Sort of like watching a puppy get hit by a car.

Animal Planet sort of went all National Geographic on me.

I used to love Animal Planet. Because I'm like a 5-year-old, and anything with four legs, fur and a wet snout makes me giggle. But National Geographic? I would liken it to sort of an R-rated Disney Channel. There's always gazelles being eaten by lions and elephants dying. Or small rodents being clawed away by vultures. And nobody helps them. I mean, come on, you're a camera crew. And do you see that gazelle? See him prancing through the desert, all happy-like? And alive? He doesn't want to die. Shoo the lions away or something, God. Don't film the attack. And then show it to me.

Animal Planet was nice. Brad Pitt helped raise baby bears. Jeff Corwin played with lizards. And Steve Irwin coined the phrase, "Crikey!" It was happy. But then Steve Irwin died. And next thing I know, I'm watching a show today called "Meerkat Manor." And it looks cute because, hi, it's like meerkat reality TV. It follows a family of meerkats called the Whiskers. And they're cute, and tip-toe-y, and have little arms and legs. And suddenly I love them, because meerkats, people? They are so precious.

And mama meerkat is named Flower, and isn't that pleasant? And her children play rough and tumble and scavenge for critters and dig holes. But then the music goes dark. And Flower's son named Shakespeare? He gets bitten by a poisonous snake. Twice. And he scampers off, injured. And he whimpers. And he lays down because he's losing strength. And the horrible voiceover reminds us that, "Shakespeare's body is filled with venom. His strength is weakening.
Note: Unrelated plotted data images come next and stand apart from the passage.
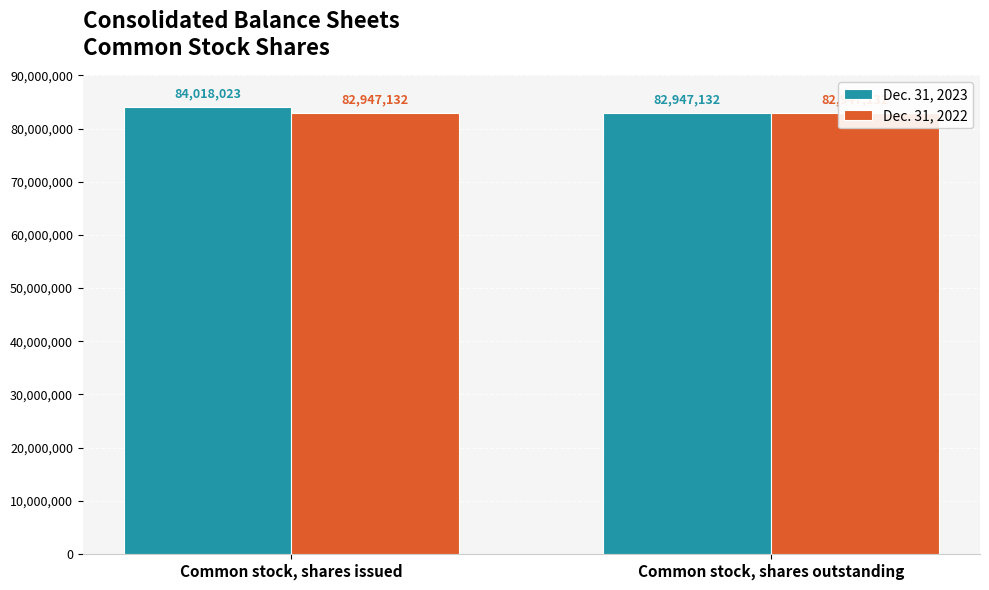

Which category has the lowest value in the Dec. 31, 2022 series?

Common stock, shares issued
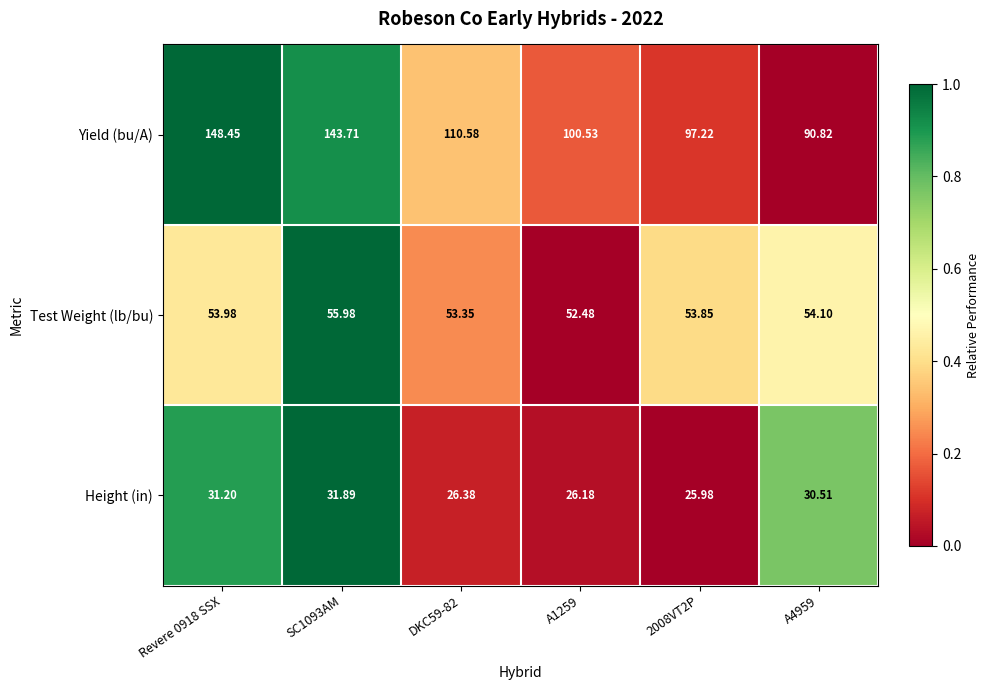

At which category does the chart reach its minimum across all series?

2008VT2P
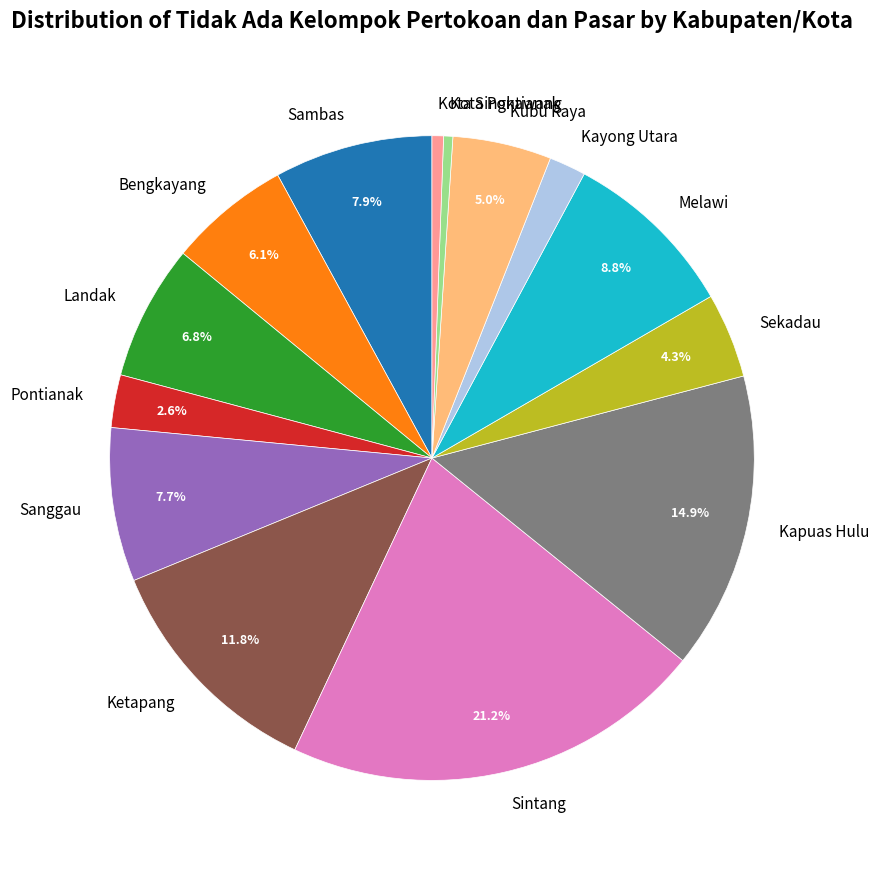

True or false: Melawi accounts for 1% of the total.

False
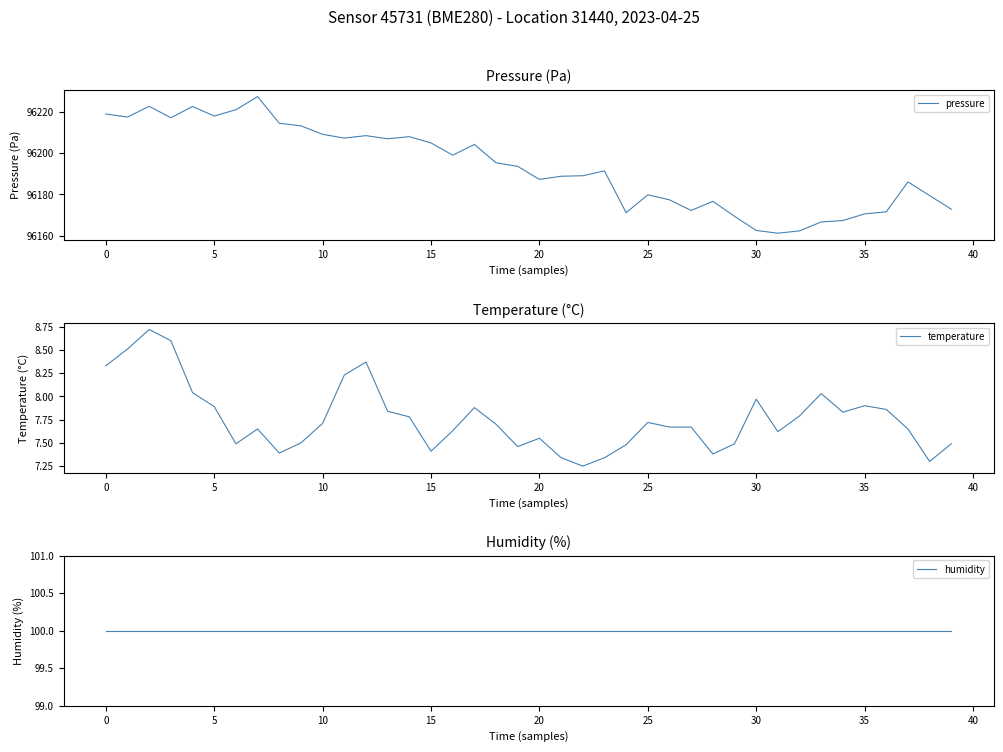

What is the highest value of the pressure series?

96227.4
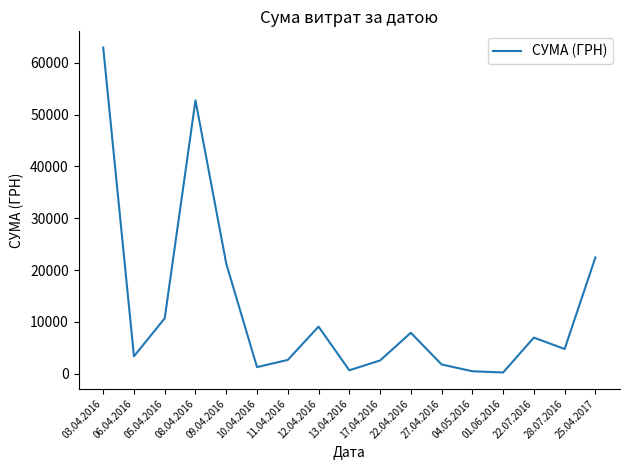

What is the difference between the values at 01.06.2016 and 22.04.2016?

7658.3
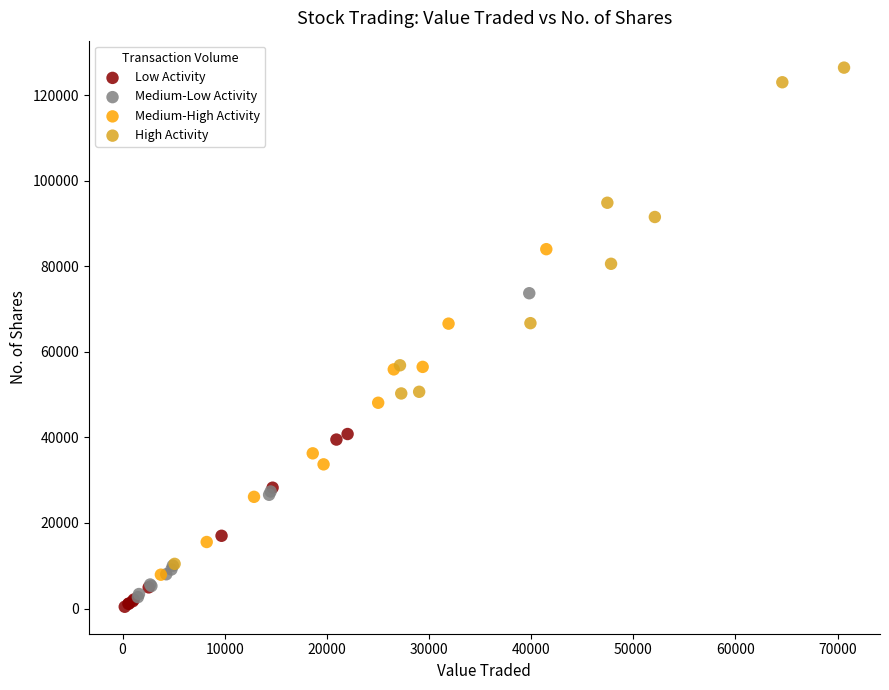

What are all the series names shown in the legend?

Low Activity, Medium-Low Activity, Medium-High Activity, High Activity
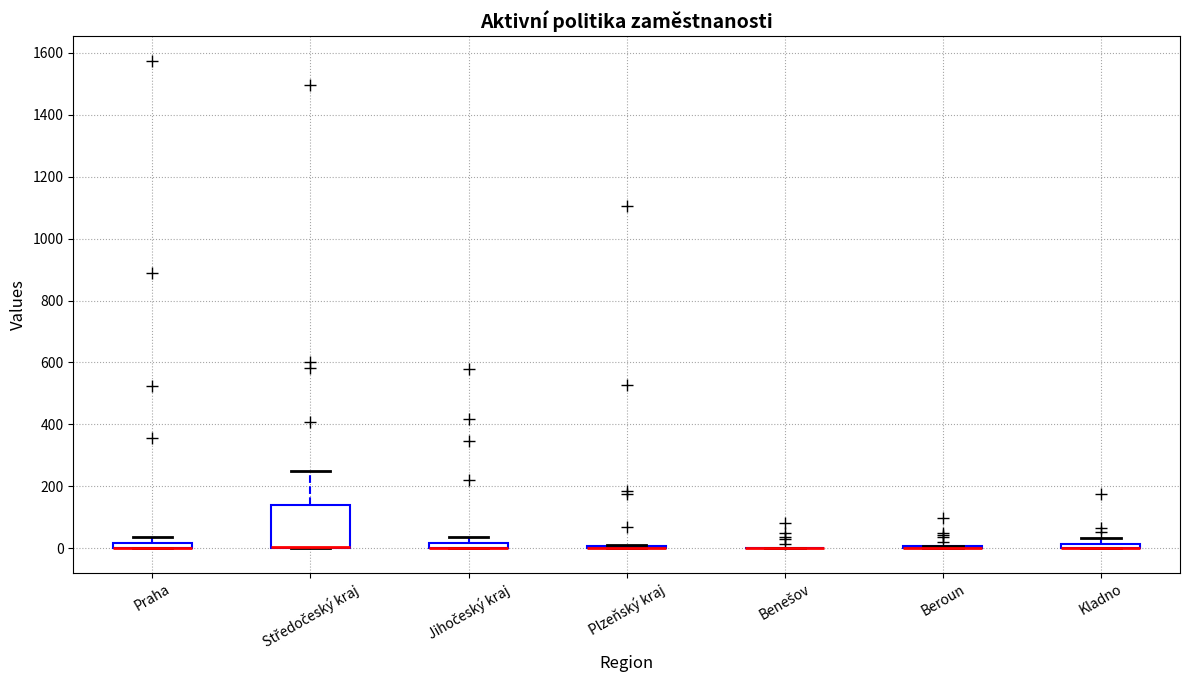

Which box is the tallest, from its lower edge to its upper edge?

Středočeský kraj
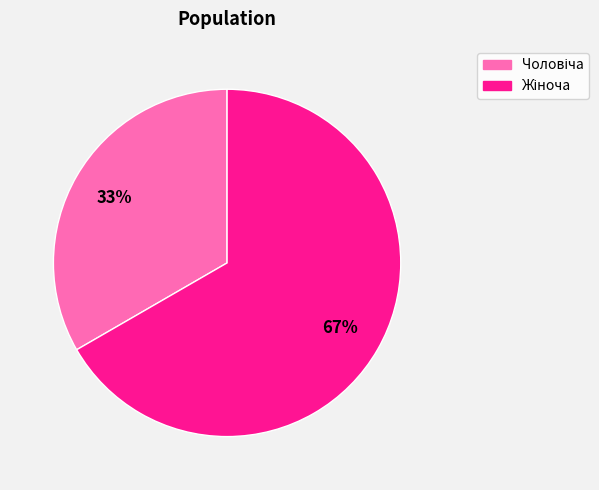

To the nearest percent, what is the average slice percentage?

50%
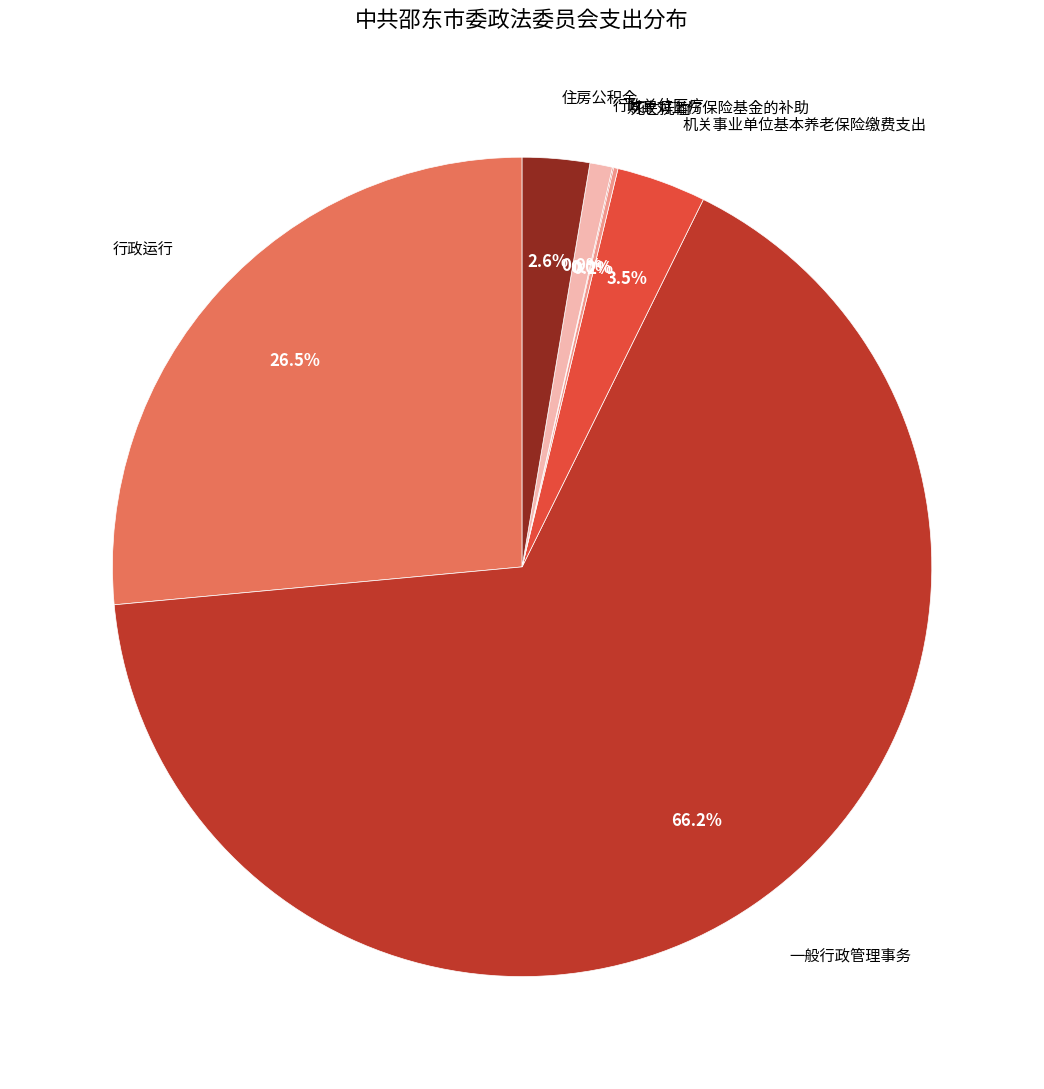

Which category has the biggest portion of the pie?

一般行政管理事务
He'll be lucky to make it home by dark. And survive." And the whole time? He's being filmed, slowly dying. And limping. While his family goes on running willy nilly through the desert without him. Like a soldier left behind.

And then? There's a glimmer of hope. Shakespeare makes it back to the burrows. And he crawls inside, assumedly safe. And curls into a ball. Before the voiceover reminds us, "Even breathing takes too much energy for the weakened Shakespeare. He won't make it through the night." And the camera pans over Shakespeare's shivering body. His eyes open. His small, dying belly rising and falling with each final breath.

WHAT THE HELL, PEOPLE? Like I needed to see that. Like little Shakespeare had to suffer and die on FILM. Aired on a Monday afternoon when small, fragile people (LIKE MYSELF) could be watching. It sort of made me ill. And sad. And now I won't to start a relief fund for the poor Whiskers family because next week?

"Flowers babies go out in the world for the first time. Only one in four have a chance in surviving two days."

And the screen fades out as clumsy, furry Whiskers babies bumble through the desert on their own. Likely going to be eaten by an eagle. Or something. And we'll all watch it happen on Animal Planet to the crescendo of a dramatic soundtrack.